How does the marketing process work ?

Marketing Planning

How does the marketing process works ?

The primary goal of the marketing process is to create and execute a marketing plan, which is a document that sets up objectives and proposes strategies for using marketing elements to achieve the objectives.

The process of creating a marketing plan and managing its execution begins with marketing research. The research process helps marketers make a set of key strategic and tactical decisions that guide deployment of the marketing mix.

The marketingplanning process is out-lined below.

Steps in the Marketing Planning Process

Step 1. Research the consumer market and the competitive marketplace and develop a situation analysis or a SWOT analysis (strengths, weaknesses, opportunities, threats).

Step 2. Set objectives for the marketing effort.

Step 3. Assess consumer needs and wants relative to the product; segment the market into groups that are likely  to respond; target specific markets.

Step 4. Differentiate and position the product relative to the competition.

Step 5. Develop the marketing mix strategy: develop strategies for product design and performance criteria, pricing, distribution, and marketing communication.

Step 6. Execute the strategies.

Step 7. Evaluate the effectiveness of the strategy.

Marketing Concept

The marketing concept, which turned marketers’ attention toward consumer needs and wants, has nudged marketing closer to a customer-focused philosophy rather than one based on production.

Focus on Consumers the marketing concept says marketing should focus first on identifying the needs and wants of the customer, rather than just the company’s production capabilities.

The marketing concept involves two steps:

(1) Determine through research what the customer needs and wants and

(2) Develop, manufacture, market, and service goods that fill those needs and wants—that is, create solutions for customers’ problems.

The Marketing Process

Ideally, marketers are able to match consumer needs and wants to their products, either those in the current line or prospective products in research and development (R&D).

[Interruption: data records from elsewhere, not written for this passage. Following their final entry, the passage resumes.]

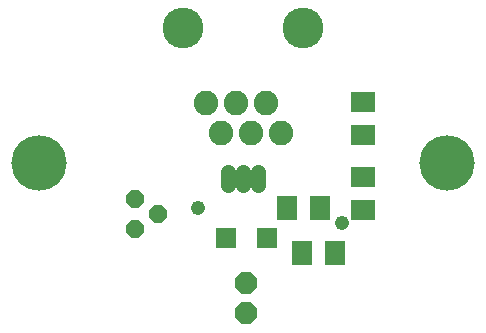
<source format=gts>
G75*
G70*
%OFA0B0*%
%FSLAX24Y24*%
%IPPOS*%
%LPD*%
%AMOC8*
5,1,8,0,0,1.08239X$1,22.5*
%
%ADD10C,0.1340*%
%ADD11C,0.1844*%
%ADD12C,0.0516*%
%ADD13R,0.0789X0.0710*%
%ADD14R,0.0710X0.0789*%
%ADD15OC8,0.0600*%
%ADD16R,0.0671X0.0671*%
%ADD17C,0.0820*%
%ADD18C,0.1360*%
%ADD19OC8,0.0740*%
%ADD20C,0.0476*%
D10*
X001300Y006100D03*
X014900Y006100D03*
D11*
X014900Y006100D03*
X001300Y006100D03*
D12*
X007600Y005818D02*
X007600Y005382D01*
X008100Y005382D02*
X008100Y005818D01*
X008600Y005818D02*
X008600Y005382D01*
D13*
X012100Y005651D03*
X012100Y004549D03*
X012100Y007049D03*
X012100Y008151D03*
D14*
X010651Y004600D03*
X009549Y004600D03*
X010049Y003100D03*
X011151Y003100D03*
D15*
X004500Y003900D03*
X005250Y004400D03*
X004500Y004900D03*
D16*
X007511Y003600D03*
X008889Y003600D03*
D17*
X009350Y007100D03*
X008350Y007100D03*
X007350Y007100D03*
X006850Y008100D03*
X007850Y008100D03*
X008850Y008100D03*
D18*
X010100Y010600D03*
X006100Y010600D03*
D19*
X008200Y002100D03*
X008200Y001100D03*
D20*
X011400Y004100D03*
X006600Y004600D03*
M02*

</source>
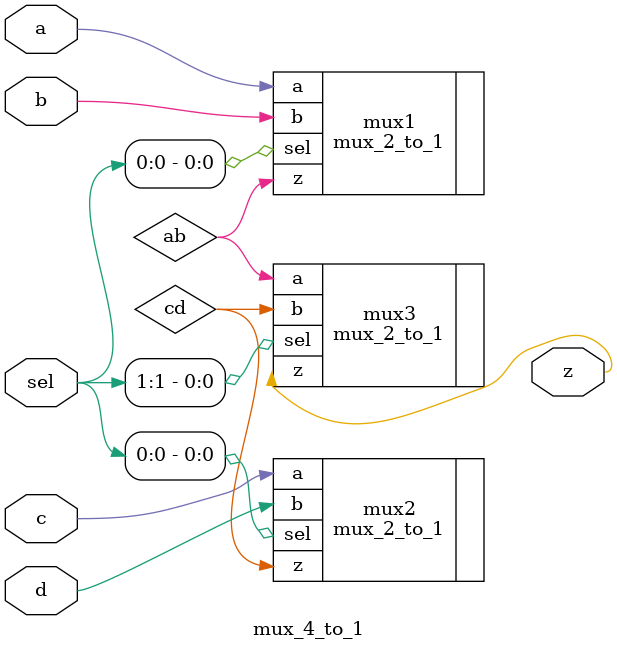
<source format=sv>
module mux_4_to_1 #(
    INPUT_BIT_LENGTH = 1 //number of bits being inputted into each mux input
) (
    input wire [(INPUT_BIT_LENGTH > 0) ? INPUT_BIT_LENGTH-1 : 0 : 0] a,
    input wire [(INPUT_BIT_LENGTH > 0) ? INPUT_BIT_LENGTH-1 : 0 : 0] b,
    input wire [(INPUT_BIT_LENGTH > 0) ? INPUT_BIT_LENGTH-1 : 0 : 0] c,
    input wire [(INPUT_BIT_LENGTH > 0) ? INPUT_BIT_LENGTH-1 : 0 : 0] d,

    input wire [1 : 0] sel,
    output wire [(INPUT_BIT_LENGTH > 0) ? INPUT_BIT_LENGTH-1 : 0 : 0] z
);

wire [(INPUT_BIT_LENGTH > 0) ? INPUT_BIT_LENGTH-1 : 0 : 0] ab;
wire [(INPUT_BIT_LENGTH > 0) ? INPUT_BIT_LENGTH-1 : 0 : 0] cd;

mux_2_to_1 #(
        .INPUT_BIT_LENGTH(INPUT_BIT_LENGTH)
    )
    mux1 (
        .a(a), 
        .b(b), 
        .sel(sel[0]),
        .z(ab)
    );

mux_2_to_1 #(
        .INPUT_BIT_LENGTH(INPUT_BIT_LENGTH)
    ) mux2 (
        .a(c), 
        .b(d), 
        .sel(sel[0]),
        .z(cd)
    );

mux_2_to_1 #(
        .INPUT_BIT_LENGTH(INPUT_BIT_LENGTH)
    )
    mux3 (
        .a(ab), 
        .b(cd), 
        .sel(sel[1]),
        .z(z)
    );

endmodule
</source>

In business-to-business marketing, the customer may even be involved as a partner in designing a new product or service.

Marketing communication can be designed to acquire consumer feedback that leads to insights into consumer decision making.

This information then feeds back into marketing plans, where it can stimulate new product developments that are better designed to more efficiently and effectively meet customer needs.

In advertising, the difference between a product and a consumer focus lies in the orientation of the ad. Is it addressing a consumer’s benefit or a product’s feature?

Ideally it will do both by interpreting product features in terms of consumer benefits. United Airlines uses a consumer-focused approach for its Escapes vacation planning service and a product focus for its Mileage Plus frequent flyer program, which is shown here.

A note about terminology: We often use the words consumer and customer interchangeably, but there are some differences in meaning.

Consumer is a general term for people who buy and use products and services, which is almost all of us.

It’s similar to the phrase general public. (However, we also make a distinction between consumer and trade products and promotions, which recognizes that businesses and organizations also buy and use products and services, as well as individual consumers.)

The word customer, however, refers to someone who has purchased a specific brand or visited a specific retailer.

Customers have a closer link to a brand or a store because they have taken action by buying or visiting. By virtue of that action, these people can be said to have a relationship with a brand or store.

Differentiation, Competitive Advantage, and Positioning Although customercentric marketing is important, marketing experts also point to the importance of differentiation as a selling strategy.

They recommend strategies that are informed by consumers, but led by fundamental marketing decisions that make the brand stand out as different from its competition, a process known as positioning.